What the study didn’t show was whether the particular designs you doodle make a difference to your level of focus. But that’s a whole new chapter in the psychologists’ (well-scribbled-on) handbook. As Ruth Rostron, professional handwriting analyst, explains, “We tend to doodle when we’re bored or stressed. Because of this we’re usually only half-conscious of what we’re drawing – which means our inner preoccupations surface on the paper.”

It’s a great way to work out what your youngsters might be thinking or feeling. (Let’s face it; they’re not going to tell you, are they?…). Essentially, Ruth says, “emotional people who want harmony and crave affection tend to use rounded shapes and curved lines. Down-to-earth practical types tend to use straight lines and squares. Determined people will use corners, zigzags and triangles while more hesitant people use light, sketchy strokes.”
And there was I thinking we were all just having a scribble.

Asking specifically about my own habit, I was delighted to learn that soft, rounded petals around a circular flower centre suggest that I’m amiable and family-centric. “If the petals are pointy, you are hiding a warm heart behind a prickly defensiveness, and if you doodle a bunch of perky looking flowers you are likely to be sociable. Drooping flower heads indicate you’re burdened with worry!”

Which, all in all, really sums me up. With an added sting in the tail, presumably, from my accompanying bumble bees.

Ruth also adds that parents of teenagers should look out for their offspring carving out or inking their first name or initial of their Christian name – “This indicates a desire to break away from the family and do their own thing!” – while a spider’s web symbolises being trapped, or the desire to entice someone into a relationship or situation.
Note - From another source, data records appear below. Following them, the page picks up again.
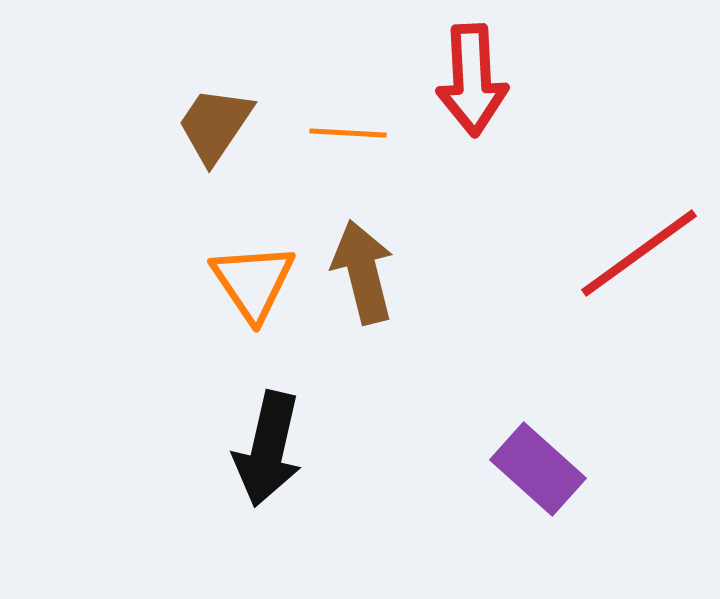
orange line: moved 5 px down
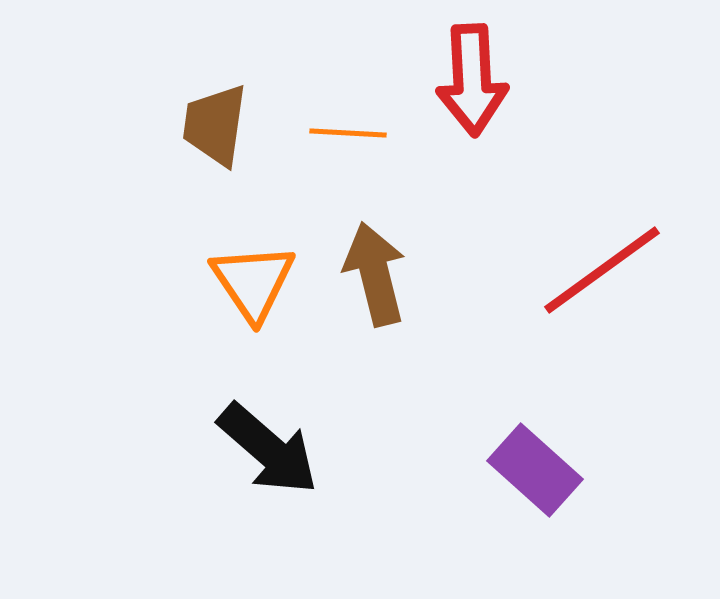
brown trapezoid: rotated 26 degrees counterclockwise
red line: moved 37 px left, 17 px down
brown arrow: moved 12 px right, 2 px down
black arrow: rotated 62 degrees counterclockwise
purple rectangle: moved 3 px left, 1 px down
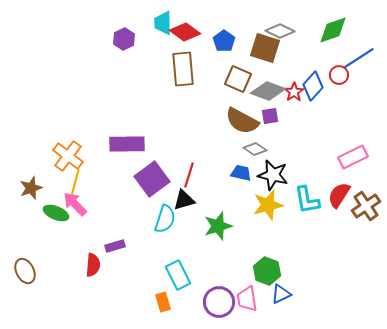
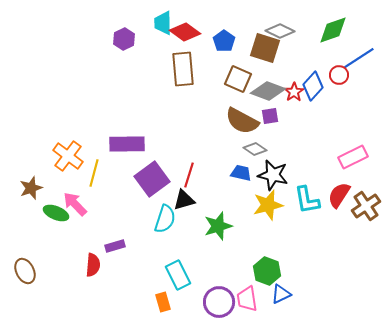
yellow line at (75, 183): moved 19 px right, 10 px up
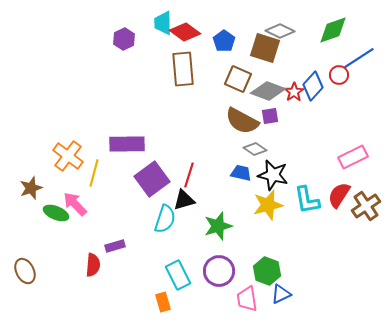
purple circle at (219, 302): moved 31 px up
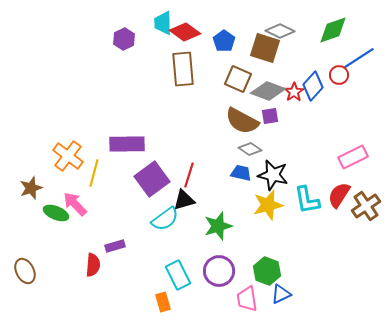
gray diamond at (255, 149): moved 5 px left
cyan semicircle at (165, 219): rotated 36 degrees clockwise
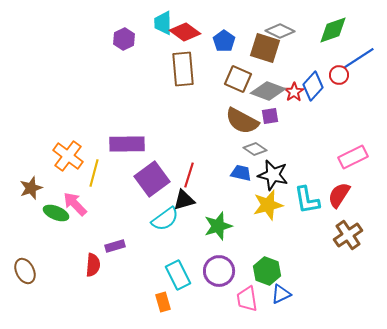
gray diamond at (250, 149): moved 5 px right
brown cross at (366, 206): moved 18 px left, 29 px down
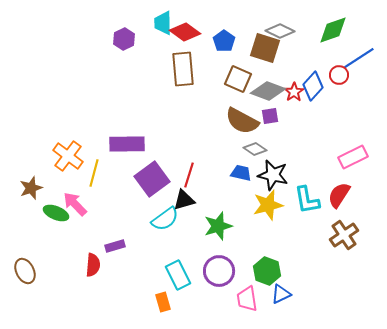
brown cross at (348, 235): moved 4 px left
Despite all this modern day analysis of our scribblings, the word doodle actually first appeared in the early 17th century, and meant a fool or simpleton. Historically, the word was also associated with young children, because their lack of hand-eye coordination made it difficult for them to keep their colouring attempts within the lines and their drawings neat and recognisable. However, as the modern world has become increasingly stressful (according to the Mental Health Foundation 59% of adults in Britain say they are more stressed today than they were five years ago) more and more adults and teenagers have been drawn to the therapeutic powers of doodling and the more exacting art of colouring in.

Our French friends were the first to join up the dots and see how calming it could be, and by 2014 adult colouring books were outselling cookery books across the channel. Now Amazon and Waterstones have sharpened up their act in the UK and increased their range to keep up with demand.
Richard Merritt, author of the Creative Therapy Colouring Book, explains the attraction: “When you’re colouring you’re not really thinking about anything else – no apps, no noise – you can almost go back to being a kid again”.
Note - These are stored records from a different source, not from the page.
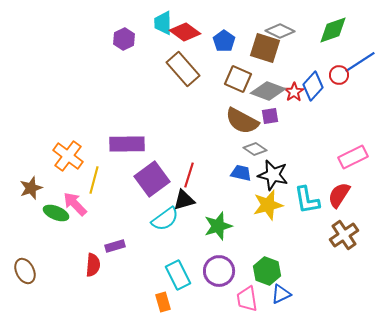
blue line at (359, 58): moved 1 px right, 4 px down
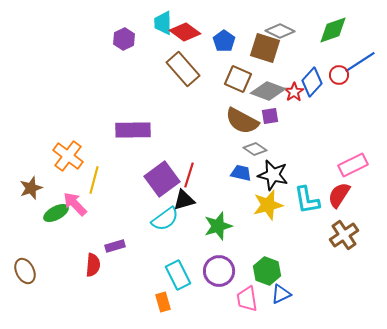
blue diamond at (313, 86): moved 1 px left, 4 px up
purple rectangle at (127, 144): moved 6 px right, 14 px up
pink rectangle at (353, 157): moved 8 px down
purple square at (152, 179): moved 10 px right
green ellipse at (56, 213): rotated 50 degrees counterclockwise
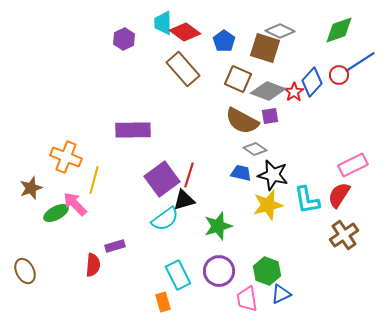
green diamond at (333, 30): moved 6 px right
orange cross at (68, 156): moved 2 px left, 1 px down; rotated 16 degrees counterclockwise
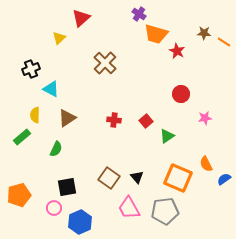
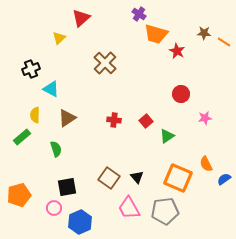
green semicircle: rotated 42 degrees counterclockwise
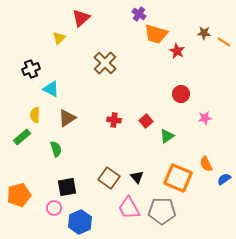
gray pentagon: moved 3 px left; rotated 8 degrees clockwise
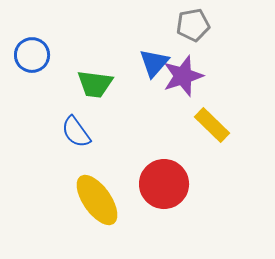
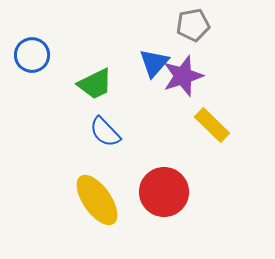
green trapezoid: rotated 33 degrees counterclockwise
blue semicircle: moved 29 px right; rotated 8 degrees counterclockwise
red circle: moved 8 px down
Cynthia Riviere, who set up a Facebook group of over 1,000 adult colourers, agrees. “I realise that colouring makes my headaches go away. I concentrate, my breathing slows down and I move into a deep calm.”

If only my parents and employer had been able to feel this same sense of calm when I innocently doodled on their property, all those years ago. Now I feel vindicated. Along with other famous doodlers – including Jose Mourinho, Bill Nighy, Sir Ben Kingsley, Joanna Lumley and Twiggy, who all contributed their artistic efforts for Epilepsy Action’s National Doodle Day, a fund raising initiative held earlier this year – I can hold my head (and pencil) up high and declare myself an incurable scribbler. And a highly focused and stress free one at that. I recommend it. Just pick your surfaces carefully.